When I worry about his influence on them, I feel strongly that it's something I just have to let go of. I had to weigh the pros and cons when I decided to leave him, and when I thought about my two daughters growing up and being stuck in a marriage like I was in, it made me more sad than thinking of sharing time with him. I wanted them (and my son) to see, by my example, that it is not ok to let someone treat you like crap. I wanted them to see that we DO have a choice--we can leave a bad situation and be independent and not only survive, but thrive without anyone's help. And while that would have been good enough for me, my kids ended up getting the bonus of a strong husband, father, and relationship role when I met Mr. Wonderful. Everyday that they see us together, that he takes an interest in them being raised with high morals and standards, that he shows them by example that you don't lie to get out of trouble, that we get through conflict and still love each other afterwards...they are building an example in their subconscious of what to look for as grown-ups, and hopefully they can end up in the same type of relationships.

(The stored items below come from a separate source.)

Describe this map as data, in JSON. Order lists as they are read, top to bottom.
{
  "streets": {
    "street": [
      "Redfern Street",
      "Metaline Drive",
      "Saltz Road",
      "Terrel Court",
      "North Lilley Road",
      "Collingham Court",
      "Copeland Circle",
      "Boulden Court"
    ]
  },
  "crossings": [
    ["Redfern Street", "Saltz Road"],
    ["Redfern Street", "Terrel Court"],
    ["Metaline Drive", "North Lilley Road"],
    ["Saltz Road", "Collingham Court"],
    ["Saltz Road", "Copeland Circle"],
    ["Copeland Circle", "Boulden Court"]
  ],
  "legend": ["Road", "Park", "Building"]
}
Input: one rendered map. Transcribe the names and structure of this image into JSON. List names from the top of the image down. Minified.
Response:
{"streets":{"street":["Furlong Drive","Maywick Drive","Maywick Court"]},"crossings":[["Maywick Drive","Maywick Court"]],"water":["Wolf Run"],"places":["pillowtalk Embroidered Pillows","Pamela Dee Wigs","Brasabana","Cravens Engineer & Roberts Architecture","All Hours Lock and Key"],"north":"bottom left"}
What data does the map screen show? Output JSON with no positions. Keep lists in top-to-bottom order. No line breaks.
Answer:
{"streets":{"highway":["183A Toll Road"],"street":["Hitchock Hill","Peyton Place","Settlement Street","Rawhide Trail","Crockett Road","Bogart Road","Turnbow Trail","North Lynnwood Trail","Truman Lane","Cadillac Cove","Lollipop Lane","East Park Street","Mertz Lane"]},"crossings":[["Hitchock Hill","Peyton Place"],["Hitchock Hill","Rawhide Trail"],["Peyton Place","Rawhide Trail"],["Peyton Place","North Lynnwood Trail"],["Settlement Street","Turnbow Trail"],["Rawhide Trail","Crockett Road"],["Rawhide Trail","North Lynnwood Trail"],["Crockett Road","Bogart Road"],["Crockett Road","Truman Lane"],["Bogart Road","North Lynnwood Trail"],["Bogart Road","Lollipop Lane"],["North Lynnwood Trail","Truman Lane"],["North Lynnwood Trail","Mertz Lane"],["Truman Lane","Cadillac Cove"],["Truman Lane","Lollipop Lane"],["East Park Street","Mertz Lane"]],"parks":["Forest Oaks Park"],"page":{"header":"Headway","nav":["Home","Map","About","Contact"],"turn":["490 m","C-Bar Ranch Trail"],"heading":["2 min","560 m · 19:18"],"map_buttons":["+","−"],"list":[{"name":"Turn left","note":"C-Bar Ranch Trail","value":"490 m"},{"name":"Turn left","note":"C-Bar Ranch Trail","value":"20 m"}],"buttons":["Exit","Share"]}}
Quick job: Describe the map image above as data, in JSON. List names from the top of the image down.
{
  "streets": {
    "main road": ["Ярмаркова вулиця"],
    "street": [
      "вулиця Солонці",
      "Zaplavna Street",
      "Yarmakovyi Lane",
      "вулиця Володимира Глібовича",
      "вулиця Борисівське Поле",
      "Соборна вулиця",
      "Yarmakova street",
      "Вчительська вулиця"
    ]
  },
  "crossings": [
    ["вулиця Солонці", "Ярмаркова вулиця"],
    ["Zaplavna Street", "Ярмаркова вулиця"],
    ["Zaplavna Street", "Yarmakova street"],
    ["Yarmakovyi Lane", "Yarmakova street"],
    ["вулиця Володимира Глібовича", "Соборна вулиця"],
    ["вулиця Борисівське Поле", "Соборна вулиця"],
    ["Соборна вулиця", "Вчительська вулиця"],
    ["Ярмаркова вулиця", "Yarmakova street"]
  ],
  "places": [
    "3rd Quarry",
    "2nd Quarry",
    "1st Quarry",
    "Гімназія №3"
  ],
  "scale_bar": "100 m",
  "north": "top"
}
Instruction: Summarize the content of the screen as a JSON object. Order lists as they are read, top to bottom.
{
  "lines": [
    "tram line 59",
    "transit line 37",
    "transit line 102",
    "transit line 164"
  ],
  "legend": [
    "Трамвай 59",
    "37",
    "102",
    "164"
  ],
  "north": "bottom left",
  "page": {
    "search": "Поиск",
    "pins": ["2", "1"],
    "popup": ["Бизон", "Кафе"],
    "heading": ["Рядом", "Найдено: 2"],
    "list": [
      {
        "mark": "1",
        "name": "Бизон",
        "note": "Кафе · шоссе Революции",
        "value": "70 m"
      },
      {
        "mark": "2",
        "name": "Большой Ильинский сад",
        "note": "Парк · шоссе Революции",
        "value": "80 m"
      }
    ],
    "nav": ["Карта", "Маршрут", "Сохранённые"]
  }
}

My own mom stayed with my dad for 30 years, unhappy and lonely and miserable, because she didn't want to disrupt our lives. While I respect her for that and can appreciate where she was coming from, what ended up happening was that I was perfectly fine with the same for myself because it was all I knew. Everyday was "I just need to get through until the kids are grown" "This was the choice I made and now, for them, I have to stay". In a way, when he cheated, it gave me a little bit of an out to leave; and I HOPE broke the cycle for the kids.

I am by no means encouraging anyone to divorce. It was one of the hardest things I have ever done in my life and is one of those decisions that, of course, requires a lot of time and soul searching and research and meditation to say the least. But I always think the best question that helped me in all decisions was, what would I want my own daughter to do? Because we love them more than we love ourselves.

I hope that helped, and good luck to you !!

1 comment:

  1. Me again. Thank you.

    I guess what I struggle with is that there isn't one big, bad thing that my husband has done. I can relate to your statement that your ex-husband's infidelity gave you a bit of an *out*. I don't feel that things are so bad that I have that exactly.

    We don't fight, he doesn't physically hurt me or call me names... there's isn't something that I can put my finger on and say - THAT is what my daughter will learn she should not tolerate.

    But I guess that's kind of an excuse. One day she might realize - hey mom, dad really doesn't include you in his great big life outside of this house, does he? I wish we were instead an example of a team, and lovers, and best friends.

    But thank you for your words. It's a lot to think about.